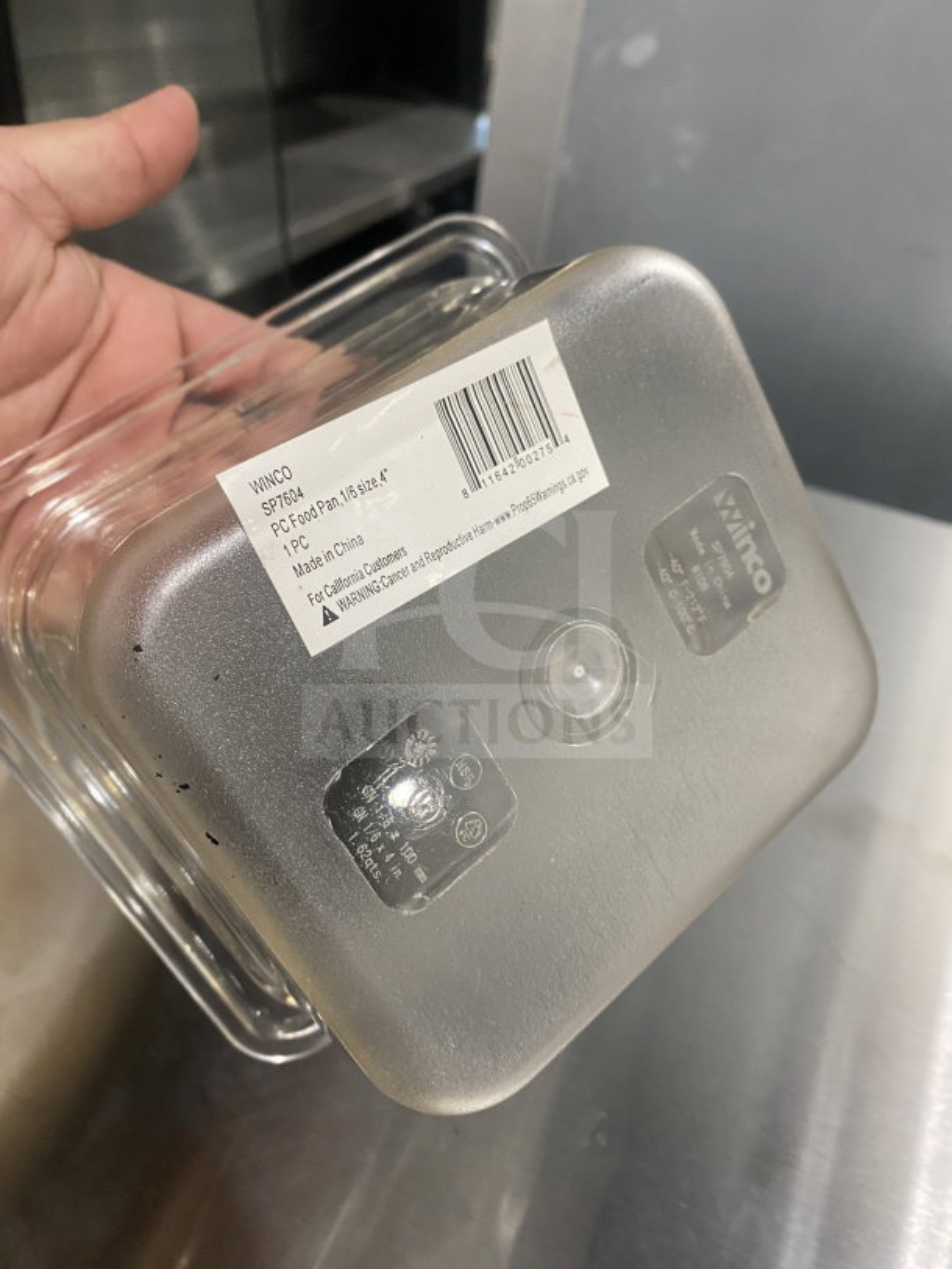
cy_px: 634
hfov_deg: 54.9
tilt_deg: -35.4
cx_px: 476
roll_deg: -8.9
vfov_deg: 69.4
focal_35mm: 25
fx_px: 916
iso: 160
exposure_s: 1/60
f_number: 1.8
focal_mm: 4.25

= = = = = = =

* [Prompt]: Without the pictures, copy the material exactly as given.

* [Response to this exercise]:
cy_px: 634
hfov_deg: 54.9
tilt_deg: -35.4
cx_px: 476
roll_deg: -8.9
vfov_deg: 69.4
focal_35mm: 25
fx_px: 916
iso: 160
exposure_s: 1/60
f_number: 1.8
focal_mm: 4.25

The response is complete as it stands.